48. The aforementioned liver diseases include cholestatic liver disease (chronic cholestatic liver disease), primary sclerosing cholangitis (PSC), primary biliary cirrhosis (PBC), progressive familial intrahepatic cholestatic disease (especially progressive familial intrahepatic cholestatic disease types 1, 2, and 3), cystic fibrosis, drug-induced cholestasis or non-cholstatic liver disease, chronic viral hepatitis (B, C, D), alcoholic or non-alcoholic fatty liver disease, The liver disease is selected from autoimmune hepatitis, hemochromatosis, Wilson's disease or α-1-antitrypsin deficiency, liver cancer (especially hepatocellular carcinoma) and cholangiocarcinoma, and preferably the liver disease is primary sclerosing cholangitis (PSC) or primary biliary cirrhosis (PBC), and more preferably the primary sclerosing cholangitis (PSC) or primary biliary cirrhosis (PBC) is accompanied by inflammatory bowel disease as a complication. The combination product, pharmaceutical composition, acid-base addition salt, or compound of formula (I) or a pharmaceutically acceptable salt, solvate, hydrate, or stereoisomer thereof according to claim 47.

49. The aforementioned inflammatory bowel disease is a complication caused by primary sclerosing cholangitis (PSC) and / or primary biliary cirrhosis (PBC). The combination product, pharmaceutical composition, acid-base addition salt, or compound of formula (I) or a pharmaceutically acceptable salt, solvate, hydrate, or stereoisomer thereof according to claim 47.

50. A reagent kit comprising a combination product, acid-base addition salt, pharmaceutical composition, or compound of formula (I) or a pharmaceutically acceptable salt, solvate, hydrate or stereoisomer thereof, and instructions for use, wherein the reagent kit is used to treat and / or prevent liver disease or inflammatory bowel disease. Reagent kit.

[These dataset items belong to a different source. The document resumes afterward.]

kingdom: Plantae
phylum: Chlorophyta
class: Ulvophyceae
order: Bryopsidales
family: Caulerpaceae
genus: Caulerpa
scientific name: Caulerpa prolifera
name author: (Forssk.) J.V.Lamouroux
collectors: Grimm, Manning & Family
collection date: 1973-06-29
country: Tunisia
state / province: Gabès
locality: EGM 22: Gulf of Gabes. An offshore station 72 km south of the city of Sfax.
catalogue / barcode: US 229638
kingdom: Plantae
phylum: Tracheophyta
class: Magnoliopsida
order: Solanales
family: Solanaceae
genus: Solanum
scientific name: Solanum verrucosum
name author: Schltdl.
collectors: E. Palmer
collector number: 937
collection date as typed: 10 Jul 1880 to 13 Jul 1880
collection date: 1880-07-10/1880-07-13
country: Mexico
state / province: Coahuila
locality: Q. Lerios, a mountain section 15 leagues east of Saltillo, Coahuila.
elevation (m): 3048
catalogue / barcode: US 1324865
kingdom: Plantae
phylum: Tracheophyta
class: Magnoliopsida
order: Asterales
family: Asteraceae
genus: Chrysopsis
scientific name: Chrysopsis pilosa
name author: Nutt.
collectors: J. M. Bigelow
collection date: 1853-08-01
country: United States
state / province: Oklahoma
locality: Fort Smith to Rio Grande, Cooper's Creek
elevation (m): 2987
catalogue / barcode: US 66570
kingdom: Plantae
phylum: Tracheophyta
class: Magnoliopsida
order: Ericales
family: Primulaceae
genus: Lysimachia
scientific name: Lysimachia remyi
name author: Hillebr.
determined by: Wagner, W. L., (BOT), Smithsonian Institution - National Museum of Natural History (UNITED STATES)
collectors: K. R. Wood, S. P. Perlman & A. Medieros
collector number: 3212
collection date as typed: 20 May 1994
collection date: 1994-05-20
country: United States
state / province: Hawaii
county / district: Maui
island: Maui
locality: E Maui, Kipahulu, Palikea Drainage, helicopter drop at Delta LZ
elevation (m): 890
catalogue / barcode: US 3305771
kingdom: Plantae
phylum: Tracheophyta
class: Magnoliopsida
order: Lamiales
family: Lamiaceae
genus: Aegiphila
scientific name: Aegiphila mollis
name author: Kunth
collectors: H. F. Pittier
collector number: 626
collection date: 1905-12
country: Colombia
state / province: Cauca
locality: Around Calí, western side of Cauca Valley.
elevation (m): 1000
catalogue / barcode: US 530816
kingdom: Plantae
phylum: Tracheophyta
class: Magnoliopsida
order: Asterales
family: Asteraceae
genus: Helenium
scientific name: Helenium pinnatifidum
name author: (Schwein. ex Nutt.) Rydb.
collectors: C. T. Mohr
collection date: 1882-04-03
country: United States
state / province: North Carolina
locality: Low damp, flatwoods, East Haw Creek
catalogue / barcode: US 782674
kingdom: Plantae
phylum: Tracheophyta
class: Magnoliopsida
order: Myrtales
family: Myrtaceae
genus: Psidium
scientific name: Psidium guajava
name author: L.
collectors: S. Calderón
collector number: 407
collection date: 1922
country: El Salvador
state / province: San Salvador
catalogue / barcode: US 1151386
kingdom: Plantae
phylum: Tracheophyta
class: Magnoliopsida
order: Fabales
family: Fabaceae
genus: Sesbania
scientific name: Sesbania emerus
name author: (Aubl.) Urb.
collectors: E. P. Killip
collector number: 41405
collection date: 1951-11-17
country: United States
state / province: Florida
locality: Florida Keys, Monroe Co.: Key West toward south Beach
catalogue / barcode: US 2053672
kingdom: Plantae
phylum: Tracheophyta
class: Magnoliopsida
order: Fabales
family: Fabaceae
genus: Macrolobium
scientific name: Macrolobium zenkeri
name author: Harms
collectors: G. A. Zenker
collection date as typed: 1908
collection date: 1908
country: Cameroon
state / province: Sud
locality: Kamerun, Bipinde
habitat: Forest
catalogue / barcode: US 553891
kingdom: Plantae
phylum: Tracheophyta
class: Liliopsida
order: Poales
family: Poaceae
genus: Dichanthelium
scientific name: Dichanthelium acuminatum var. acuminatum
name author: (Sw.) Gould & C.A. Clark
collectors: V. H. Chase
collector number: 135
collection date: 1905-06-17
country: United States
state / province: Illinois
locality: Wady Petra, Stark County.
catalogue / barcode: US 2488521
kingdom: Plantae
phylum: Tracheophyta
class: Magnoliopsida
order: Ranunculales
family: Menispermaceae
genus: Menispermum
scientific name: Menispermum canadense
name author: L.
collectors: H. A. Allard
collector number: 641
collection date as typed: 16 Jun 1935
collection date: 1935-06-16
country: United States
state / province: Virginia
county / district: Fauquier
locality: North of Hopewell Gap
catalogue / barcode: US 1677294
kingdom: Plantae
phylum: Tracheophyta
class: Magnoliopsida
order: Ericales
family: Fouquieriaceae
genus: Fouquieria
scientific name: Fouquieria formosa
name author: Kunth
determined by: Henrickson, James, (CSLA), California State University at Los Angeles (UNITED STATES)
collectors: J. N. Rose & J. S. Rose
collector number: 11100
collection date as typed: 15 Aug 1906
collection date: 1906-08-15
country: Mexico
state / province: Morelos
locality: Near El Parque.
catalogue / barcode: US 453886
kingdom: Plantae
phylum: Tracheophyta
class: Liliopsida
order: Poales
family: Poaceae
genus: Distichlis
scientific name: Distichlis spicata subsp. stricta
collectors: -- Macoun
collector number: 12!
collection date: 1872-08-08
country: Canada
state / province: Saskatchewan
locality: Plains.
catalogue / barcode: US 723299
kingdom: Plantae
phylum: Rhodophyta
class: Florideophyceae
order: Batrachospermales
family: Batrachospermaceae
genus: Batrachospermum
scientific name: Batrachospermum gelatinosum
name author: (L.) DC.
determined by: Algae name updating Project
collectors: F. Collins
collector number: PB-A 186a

51. The aforementioned liver diseases are selected from cholestatic liver disease, primary sclerosing cholangitis (PSC), primary biliary cirrhosis (PBC), progressive familial intrahepatic cholestatic disease (especially progressive familial intrahepatic cholestatic disease types 1, 2, and 3), cystic fibrosis, drug-induced cholestasis or non-cholstatic liver disease, chronic viral hepatitis (B, C, D), alcoholic or non-alcoholic steatohepatitis, autoimmune hepatitis, hemochromatosis, Wilson's disease or α-1-antitrypsin deficiency, liver cancer (especially hepatocellular carcinoma), and cholangiocarcinoma. The reagent kit according to claim 50.